A four-piece band made up of members from the Yiddish Columbia State Orchestra struck up klezmer tunes as old friends reconnected and children danced and played across the legislature lawn.

The Chabad of Vancouver Island gave out driedels — a four-sided spinning top played during Hanukkah — hot chocolate and glow-in-the-dark mittens at the event, though the anticipated sufganiyot (donuts) from Vancouver did not arrive on time because the float-plane delivery was cancelled due to fog.

Hanukkah marks the rededication of the temple in Jerusalem in the second century B.C., after a small group of Jewish fighters, known as the Maccabees, liberated it from occupying foreign forces. With a small supply of ritually pure oil found in the temple, they lit the temple menorah for a miraculous eight days.

Kaplan told attendees that candlelight in a dark room still has the power to transform and inspire.

“The Jewish people have experienced one of the darkest days in our recent history,” he said in reference to the Oct. 7 attacks by Hamas, which killed about 1,200 people and saw about 240 hostage taken from Israel.

“Today, as we light the Hanukkah candles, we will remember about the power of light, the light that exists within each and every one of us,” he said.

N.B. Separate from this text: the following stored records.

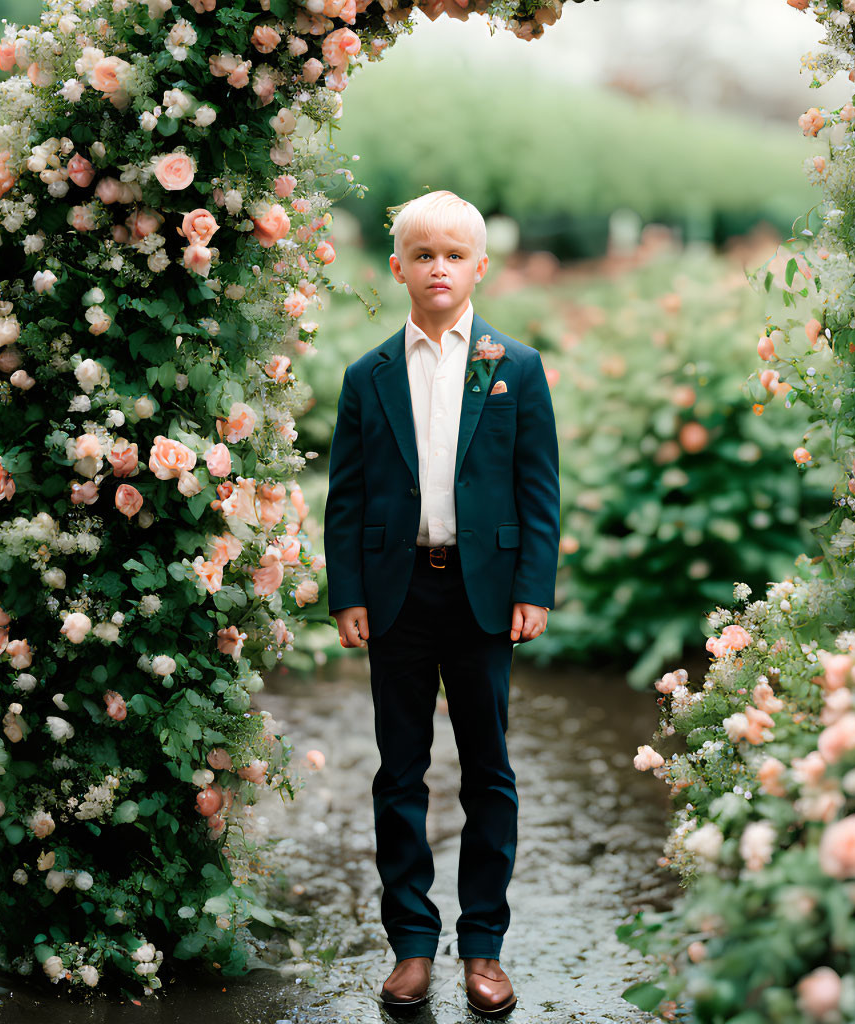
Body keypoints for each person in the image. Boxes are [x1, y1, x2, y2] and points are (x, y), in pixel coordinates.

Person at [324, 190, 559, 1018]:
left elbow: (539, 489)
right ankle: (412, 945)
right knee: (401, 772)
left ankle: (484, 946)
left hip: (483, 594)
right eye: (423, 255)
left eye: (454, 255)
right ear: (399, 269)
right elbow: (345, 498)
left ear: (479, 268)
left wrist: (533, 586)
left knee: (489, 772)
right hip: (396, 594)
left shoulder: (515, 368)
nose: (438, 268)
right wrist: (345, 593)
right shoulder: (368, 376)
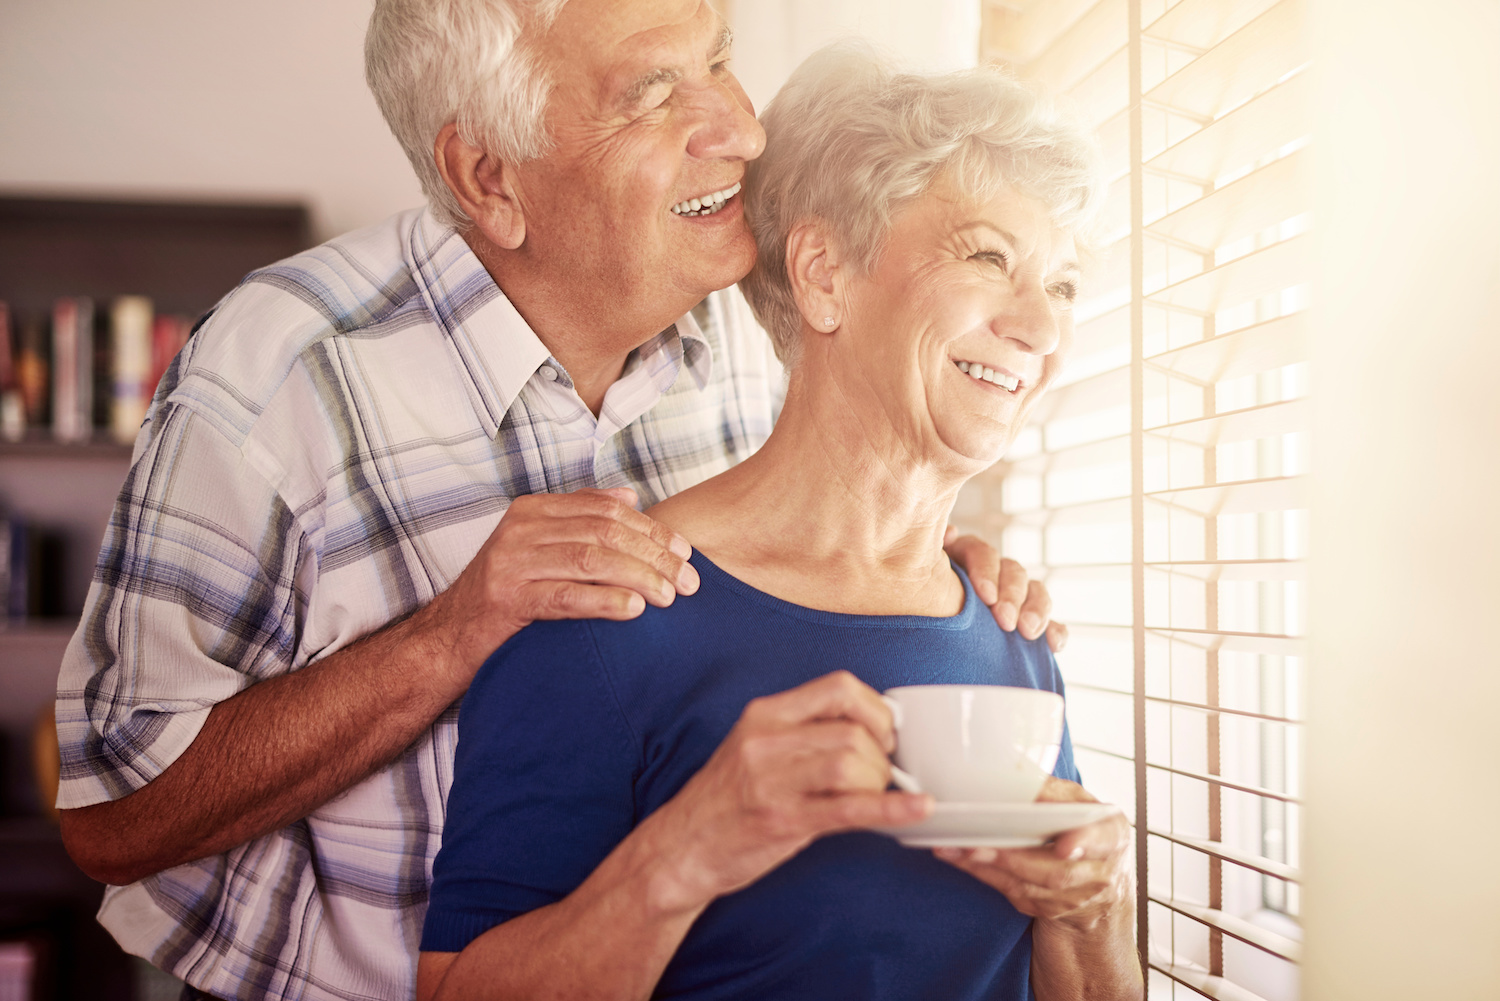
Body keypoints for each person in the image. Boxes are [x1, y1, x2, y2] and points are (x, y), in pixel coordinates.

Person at [51, 2, 1060, 999]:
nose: (741, 129)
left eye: (717, 61)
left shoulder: (742, 345)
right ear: (487, 175)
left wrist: (913, 568)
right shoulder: (279, 376)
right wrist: (451, 633)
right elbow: (114, 816)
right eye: (655, 91)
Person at [417, 45, 1140, 1001]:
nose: (1041, 331)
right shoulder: (610, 616)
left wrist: (1093, 911)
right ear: (825, 274)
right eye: (988, 257)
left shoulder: (1014, 640)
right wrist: (687, 850)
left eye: (1063, 286)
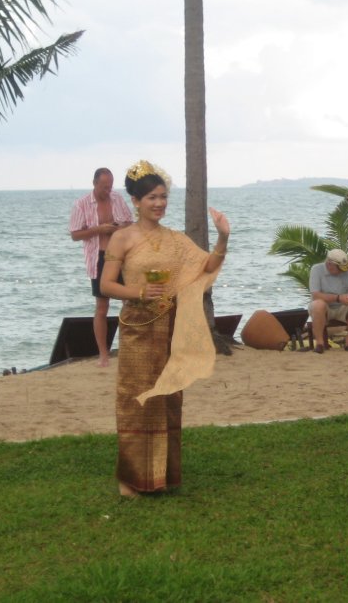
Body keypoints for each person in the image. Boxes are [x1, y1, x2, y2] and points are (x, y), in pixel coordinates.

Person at [100, 160, 230, 497]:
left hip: (171, 327)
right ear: (136, 201)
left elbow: (207, 265)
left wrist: (222, 237)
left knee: (169, 398)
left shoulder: (176, 239)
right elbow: (106, 285)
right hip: (137, 328)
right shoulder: (122, 238)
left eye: (163, 197)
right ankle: (131, 480)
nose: (159, 203)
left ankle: (162, 477)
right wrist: (139, 292)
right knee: (135, 400)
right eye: (151, 198)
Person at [69, 168, 133, 367]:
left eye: (110, 186)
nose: (108, 190)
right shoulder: (81, 204)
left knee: (128, 303)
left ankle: (128, 348)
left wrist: (118, 228)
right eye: (104, 187)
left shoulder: (117, 199)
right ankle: (103, 354)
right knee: (102, 306)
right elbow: (75, 234)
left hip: (119, 256)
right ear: (95, 184)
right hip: (99, 256)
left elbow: (130, 223)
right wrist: (99, 229)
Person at [308, 249, 348, 353]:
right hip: (325, 307)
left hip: (342, 306)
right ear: (329, 264)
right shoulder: (316, 269)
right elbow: (316, 295)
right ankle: (320, 344)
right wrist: (338, 298)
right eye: (339, 268)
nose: (342, 271)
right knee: (318, 305)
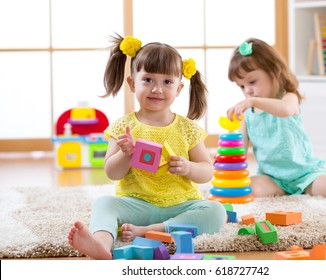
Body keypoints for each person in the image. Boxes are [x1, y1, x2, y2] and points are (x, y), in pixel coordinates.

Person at [68, 35, 226, 260]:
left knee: (216, 211)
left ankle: (157, 230)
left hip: (180, 205)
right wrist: (126, 155)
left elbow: (207, 171)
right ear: (133, 83)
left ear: (179, 88)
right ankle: (101, 243)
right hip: (136, 205)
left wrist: (188, 167)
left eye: (167, 82)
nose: (157, 89)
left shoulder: (188, 128)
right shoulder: (123, 126)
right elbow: (111, 172)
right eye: (148, 80)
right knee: (104, 203)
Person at [226, 38, 326, 199]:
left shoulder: (288, 97)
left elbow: (285, 110)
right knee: (245, 189)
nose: (247, 91)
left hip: (305, 175)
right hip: (272, 178)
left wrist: (253, 101)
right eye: (241, 86)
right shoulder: (248, 114)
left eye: (252, 82)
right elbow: (239, 150)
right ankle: (285, 190)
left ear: (273, 72)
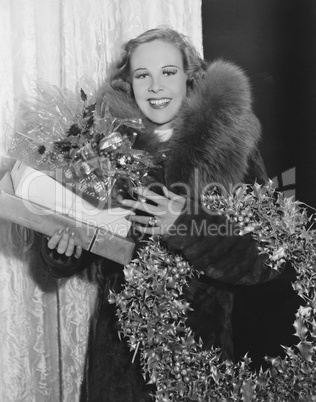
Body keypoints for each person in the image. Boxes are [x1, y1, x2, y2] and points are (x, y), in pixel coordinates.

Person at [41, 27, 282, 401]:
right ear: (128, 82)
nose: (155, 87)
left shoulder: (231, 150)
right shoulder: (104, 148)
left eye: (168, 72)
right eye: (143, 75)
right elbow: (87, 239)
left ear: (189, 76)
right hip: (118, 363)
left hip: (199, 364)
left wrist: (186, 225)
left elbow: (267, 257)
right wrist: (62, 250)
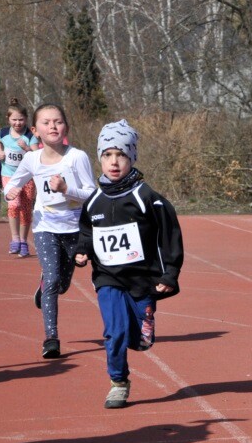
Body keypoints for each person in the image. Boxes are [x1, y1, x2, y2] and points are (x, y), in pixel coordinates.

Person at [73, 120, 184, 408]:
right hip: (107, 276)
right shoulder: (94, 200)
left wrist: (169, 274)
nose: (114, 161)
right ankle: (118, 382)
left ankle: (144, 321)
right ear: (100, 158)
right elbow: (87, 230)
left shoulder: (146, 197)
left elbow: (169, 235)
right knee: (115, 331)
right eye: (107, 155)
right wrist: (82, 250)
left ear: (131, 157)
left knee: (141, 340)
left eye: (121, 155)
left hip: (142, 278)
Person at [4, 104, 95, 359]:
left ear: (66, 127)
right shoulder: (32, 159)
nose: (53, 126)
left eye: (58, 121)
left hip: (75, 229)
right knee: (53, 281)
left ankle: (44, 286)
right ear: (35, 131)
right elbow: (12, 184)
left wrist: (66, 189)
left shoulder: (77, 157)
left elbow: (91, 194)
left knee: (61, 285)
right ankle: (51, 338)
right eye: (46, 122)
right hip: (45, 227)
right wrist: (10, 192)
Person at [0, 99, 37, 256]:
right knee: (13, 205)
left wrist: (26, 148)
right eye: (14, 120)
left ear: (26, 119)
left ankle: (24, 241)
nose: (17, 123)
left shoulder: (30, 135)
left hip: (27, 178)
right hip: (9, 176)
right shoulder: (3, 133)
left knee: (25, 209)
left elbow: (37, 155)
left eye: (21, 120)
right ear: (8, 119)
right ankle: (15, 238)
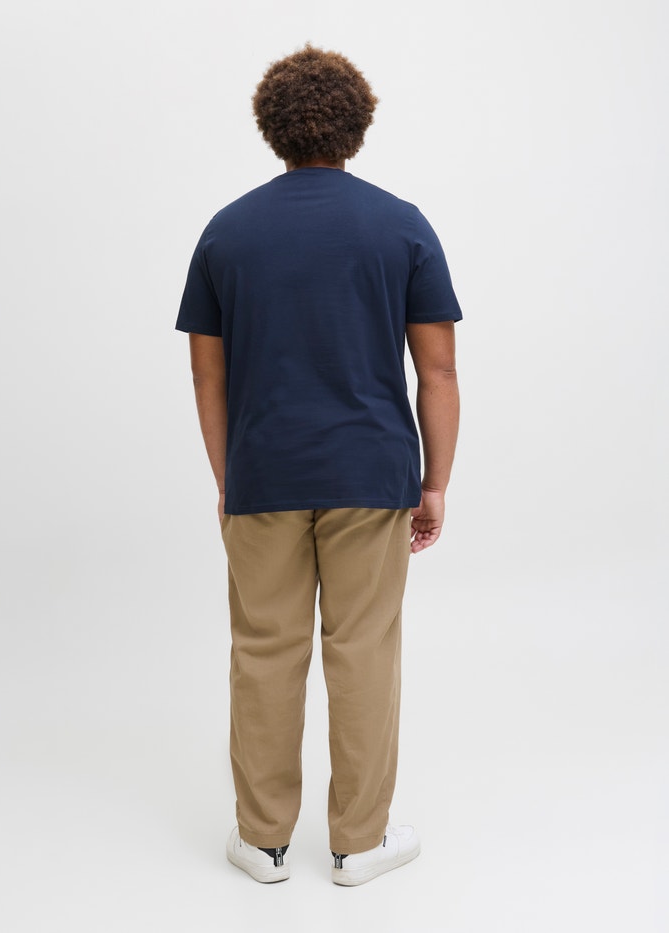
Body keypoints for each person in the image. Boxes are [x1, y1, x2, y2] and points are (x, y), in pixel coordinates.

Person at [176, 43, 462, 886]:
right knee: (363, 649)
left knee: (264, 649)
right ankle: (359, 843)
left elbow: (206, 374)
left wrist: (229, 478)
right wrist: (435, 482)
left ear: (272, 127)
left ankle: (263, 841)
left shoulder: (227, 230)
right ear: (357, 125)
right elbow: (438, 371)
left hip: (262, 473)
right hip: (372, 474)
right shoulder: (402, 224)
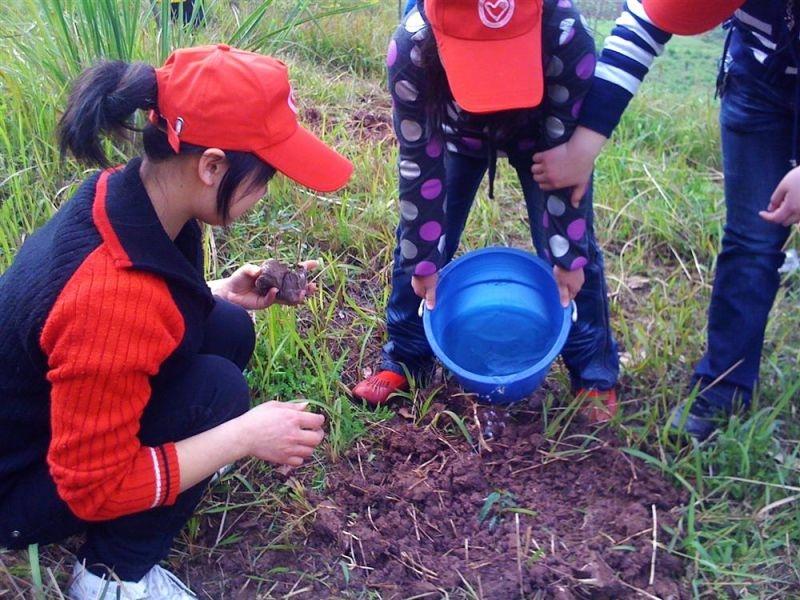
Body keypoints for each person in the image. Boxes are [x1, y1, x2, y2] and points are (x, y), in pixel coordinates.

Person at [0, 44, 352, 598]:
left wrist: (216, 292)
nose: (264, 194)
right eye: (265, 178)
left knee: (227, 326)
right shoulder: (111, 297)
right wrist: (240, 437)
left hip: (53, 412)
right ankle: (111, 577)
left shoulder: (127, 194)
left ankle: (182, 460)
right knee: (218, 395)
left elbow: (116, 318)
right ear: (211, 166)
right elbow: (92, 487)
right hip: (22, 484)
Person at [531, 0, 800, 441]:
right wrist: (583, 146)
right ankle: (723, 390)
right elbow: (643, 24)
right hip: (760, 74)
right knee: (752, 239)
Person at [352, 0, 620, 421]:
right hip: (455, 133)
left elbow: (565, 151)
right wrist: (423, 262)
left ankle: (593, 373)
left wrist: (567, 254)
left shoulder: (564, 32)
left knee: (575, 256)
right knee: (420, 245)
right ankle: (404, 358)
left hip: (542, 138)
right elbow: (419, 166)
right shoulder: (413, 44)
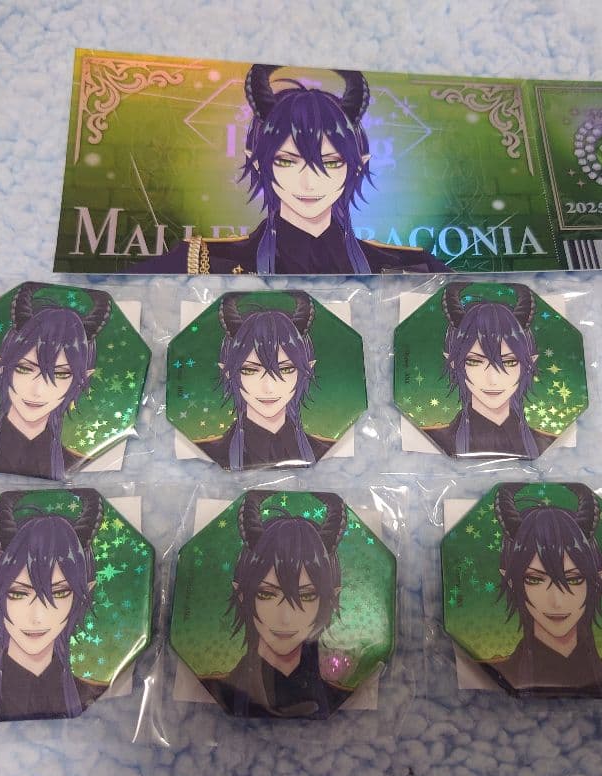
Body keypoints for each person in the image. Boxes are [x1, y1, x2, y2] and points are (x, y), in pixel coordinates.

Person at [133, 64, 452, 275]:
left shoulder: (409, 266)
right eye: (286, 161)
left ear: (358, 167)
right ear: (257, 161)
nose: (309, 182)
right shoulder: (206, 261)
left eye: (331, 163)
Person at [0, 489, 103, 721]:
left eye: (59, 592)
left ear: (84, 593)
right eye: (18, 593)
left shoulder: (95, 695)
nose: (37, 617)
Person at [203, 491, 351, 718]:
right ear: (242, 594)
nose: (285, 618)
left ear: (330, 598)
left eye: (307, 596)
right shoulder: (217, 691)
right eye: (266, 594)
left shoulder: (339, 697)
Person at [0, 282, 111, 479]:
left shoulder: (80, 465)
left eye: (61, 374)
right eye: (24, 368)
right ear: (2, 366)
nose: (38, 391)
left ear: (82, 378)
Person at [485, 483, 602, 697]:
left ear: (596, 580)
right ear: (512, 581)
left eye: (574, 579)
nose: (557, 601)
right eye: (534, 579)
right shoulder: (498, 671)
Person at [195, 293, 334, 470]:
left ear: (307, 369)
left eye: (286, 369)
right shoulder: (206, 454)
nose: (268, 388)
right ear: (228, 372)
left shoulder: (327, 452)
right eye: (249, 370)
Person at [425, 283, 553, 459]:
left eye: (509, 362)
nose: (493, 380)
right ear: (453, 363)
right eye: (474, 361)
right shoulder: (433, 440)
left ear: (529, 363)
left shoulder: (547, 444)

In a speech, Fleming said it’s important to stand with the Jewish community, as the majority of religious hate crimes — 62 per cent — are against Jewish people, who only make up around one per cent of the total census population.

Fleming initially said that 60 per cent of all reported hate crimes were against Jewish people, but clarified on Monday to the Times Colonist that the figure he cited was specific to religion-motivated hate crimes, which accounted for 20 per cent of all hate crimes reported in 2022, according to Statistics Canada.

Police were present at the legislature on Sunday and helped remove a woman who attempted to disrupt the proceedings during Kaplan’s speech.

The woman, who left without being arrested, was protesting the Israeli military’s killing of thousands of children in the Gaza Strip.

Rabbi Lynn Greenhough of Saanich’s Kolot Mayim Reform Temple said that public gatherings like these remind Jewish people of who they are and how interconnected everyone is.

Greenhough said Hanukkah’s celebration of the Maccabee Jews holds a special meaning for both Jewish people and Israel. “That was the last time that the Jews held the land of Israel until 1948 … We’re tying together 2,500 years of history.”

Kaplan told the Times Colonist that this year’s public menorah lighting was the most-attended since it began 20 years ago.

Similar menorah lighting ceremonies occurred Sunday in front of Courtenay City Hall and Thursday at Maffeo Sutton Park in Nanaimo, organized by Chabad Nanaimo and Central Vancouver Island.

More lightings are scheduled to be held in Duncan, on Salt Spring Island, and at the University of Victoria in coming days. On Thursday evening, Congregation Emanu-El will light one of B.C.’s largest Hanukkah menorahs in Centennial Square.